Freundschaft verbindet: Pfadis trotzen dem Krieg

Foto: Henning Eimer

Der Stamm Florian Geyer Hameln lud im August ukrainische und britische Pfadfinder*innen zum Friedensjamboree ein.

Stell dir vor, du bist auf einem Lager und darfst dein Zelt nur in einem dichten Wald aufschlagen. Feuer machen ist verboten. Durch die Bäume siehst du Drohnen am Himmel fliegen. Stell dir vor, du gerätst auf dem Weg zur Sippenstunde in einen Raketenangriff. Stell dir vor, du musst von einem Tag auf den anderen deine Sippe leiten, weil du die Älteste bist und der Jugendgruppenleiter eingezogen wurde. Das ist Pfadfinden im Krieg.

Wie der Krieg das Pfadileben verändert hat
42 ukrainische Pfadis vom Stamm „Scouts of Dnipro“ schilderten uns VCPer*innen vom Stamm Florian Geyer Hameln und den englischen Sea Scouts aus Torbay eindrucksvoll ihren Alltag. Sie erzählten uns, wie der Krieg ihr Leben verändert hat. Gemeinsam hatten wir und unsere Partnerstämme uns zu einem trinationalen Jamboree auf dem Pfadizeltplatz Töneböncamp in Hameln versammelt. Nicht alle Scouts of Dnipro waren aus der Ostukraine angereist: Sie kamen – wie schon vor zwei Jahren beim letzten trinationalen Jamboree – verstreut aus Frankfurt, Paris, Wien, Berlin, dem Großraum Oslo und aus Hameln. Alle waren überglücklich, ihre alten Stämme fern der Heimat wiederzutreffen. 130 Pfadis verbrachten gemeinsam friedliche und erlebnisreiche Tage mit Wandern, Minigolfen, Baden, Geländespielen, Workshops und Lagerfeuerrunden.

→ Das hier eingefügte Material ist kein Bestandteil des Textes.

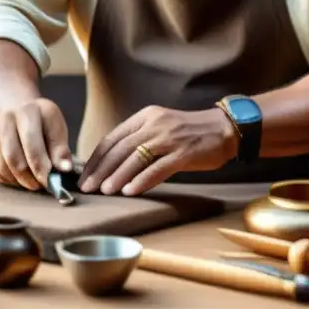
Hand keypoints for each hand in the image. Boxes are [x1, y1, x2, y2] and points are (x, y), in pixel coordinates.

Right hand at [0, 98, 72, 190]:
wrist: (19, 115)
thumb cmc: (43, 128)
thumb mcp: (56, 132)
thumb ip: (60, 150)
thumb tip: (64, 169)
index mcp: (29, 111)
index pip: (32, 143)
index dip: (41, 166)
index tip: (50, 182)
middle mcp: (6, 117)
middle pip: (14, 158)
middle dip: (29, 178)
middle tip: (40, 186)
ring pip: (3, 168)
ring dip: (19, 181)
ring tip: (31, 181)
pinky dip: (8, 180)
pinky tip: (18, 175)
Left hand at [78, 105, 237, 196]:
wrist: (224, 129)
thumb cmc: (190, 133)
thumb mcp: (160, 128)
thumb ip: (139, 141)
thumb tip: (112, 163)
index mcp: (145, 117)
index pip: (112, 138)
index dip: (96, 158)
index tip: (84, 175)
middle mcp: (154, 125)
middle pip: (120, 148)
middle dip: (101, 169)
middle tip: (87, 187)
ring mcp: (169, 138)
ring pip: (135, 158)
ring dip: (117, 176)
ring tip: (105, 191)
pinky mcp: (184, 153)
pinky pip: (158, 168)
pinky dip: (142, 180)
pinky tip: (130, 191)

Die Sea Scouts zog es nach Wolfsburg und in den Harz, die Scouts of Dnipro nach Bremen und zu den Externsteinen im Teutoburger Wald.

Das Leben in Dnipro ist eine tägliche Lotterie
Der Krieg war weit weg und doch erreichten erschütternde Nachrichten unser Camp: „Putin lässt Ferienlager angreifen“. Es gab Tote und Verletzte. Bereits die letzte Nacht in Dnipro war die mit den schwersten Luftangriffen seit dem Überfall Russlands auf die Ukraine gewesen. Am Morgen der Abreise nach Hameln war das Ausmaß der Schäden noch gar nicht bekannt. Die Antwort der Scouts of Dnipro auf die Frage, wie der Krieg das Leben verändert hat: „Unser Dasein ist eine tägliche Lotterie“. Dnipro ist eine große Industriestadt, ca. 80 km von der Frontlinie entfernt. Die Bevölkerung ist den täglichen Drohnen- und Raketenangriffen Russlands ausgesetzt. Seit Kriegsbeginn hat die Stadt außerdem viele Binnengeflüchtete aus den russisch besetzten Gebieten der Ostukraine aufgenommen und ist bemüht, diese zu integrieren. So auch die Scouts of Dnipro. Dem Stamm gehören inzwischen über 120 Mitglieder an. Wir sind erleichtert, dass unsere ukrainischen Freund*innen nach fast 48 Stunden Fahrt wohlbehalten wieder in Dnipro angekommen sind und hoffen auf ein glückliches Wiedersehen auf dem Bundeslager im nächsten Sommer!